Ainda em Brasília, o presidente Luiz Inácio Lula da Silva (PT) já amarrou uma peça central de 2026 ao confirmar Geraldo Alckmin (PSB) novamente como vice. O movimento veio junto da rodada de trocas ministeriais exigida pelo calendário eleitoral, sinal de que o Planalto também saiu da fase de aquecimento e entrou na fase de montagem formal de chapa e palanques.
No mundo, a segunda-feira abre sob o peso da guerra no Oriente Médio e do petróleo. A Reuters informou que o Brent recuava para US$ 107,11 no começo do dia, depois de forte alta na sessão anterior, em meio à incerteza sobre uma proposta de paz entre Estados Unidos e Irã. O Estreito de Ormuz seguia amplamente fechado, e a OPEP+ aprovou um aumento modesto de produção que, por ora, pouco altera o aperto real da oferta.

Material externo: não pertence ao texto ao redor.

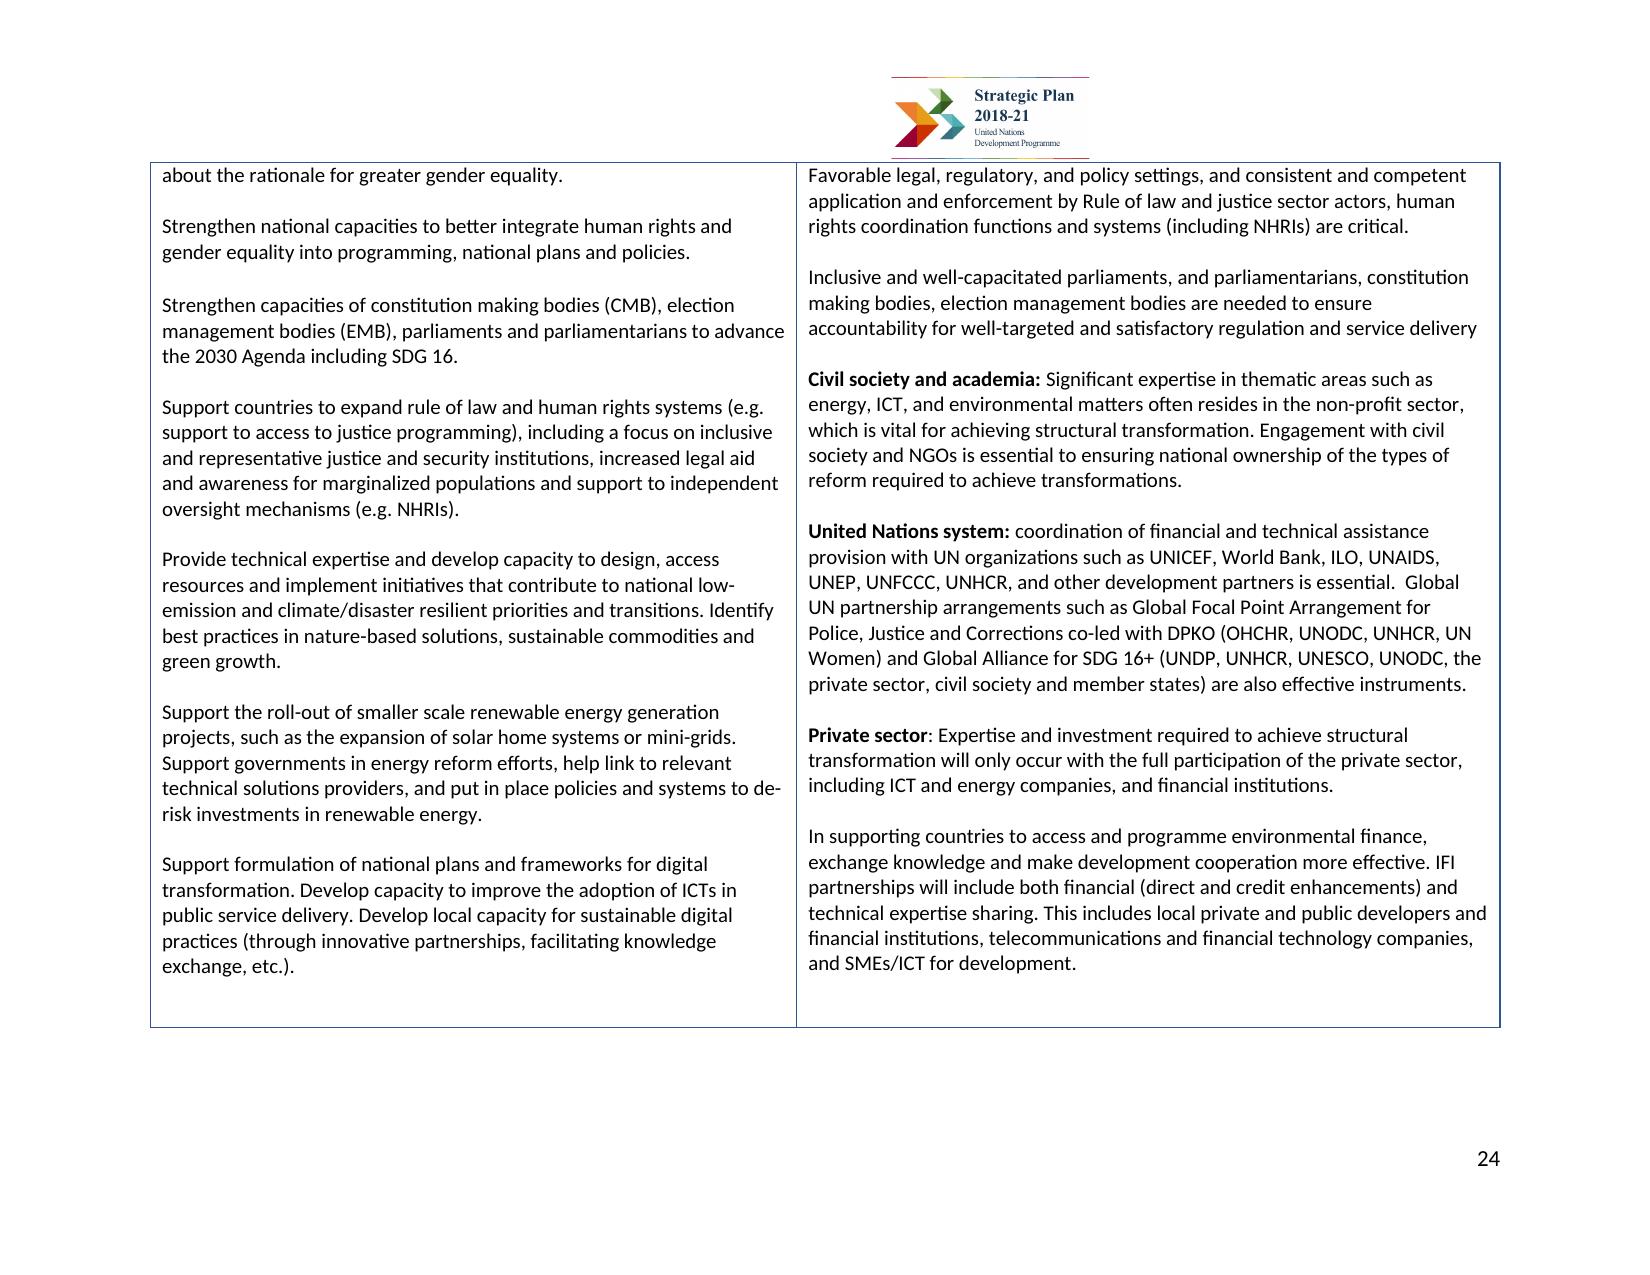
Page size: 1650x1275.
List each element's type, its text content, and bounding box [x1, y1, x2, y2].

Esse quadro já bate no bolso brasileiro. A Petrobras anunciou aumento de 54,8% no querosene de aviação em abril e permitiu parcelamento de parte do reajuste para distribuidoras. Em outras palavras, a guerra segue longe no mapa, mas já entrou na conta da inflação, do transporte e das passagens.
Portanto, a manhã desta segunda-feira não é de comemoração para ninguém no Paraná. É de balanço, ajuste de posição e leitura fria de força. A janela fechou, o prazo correu, e o que era manobra virou responsabilidade política.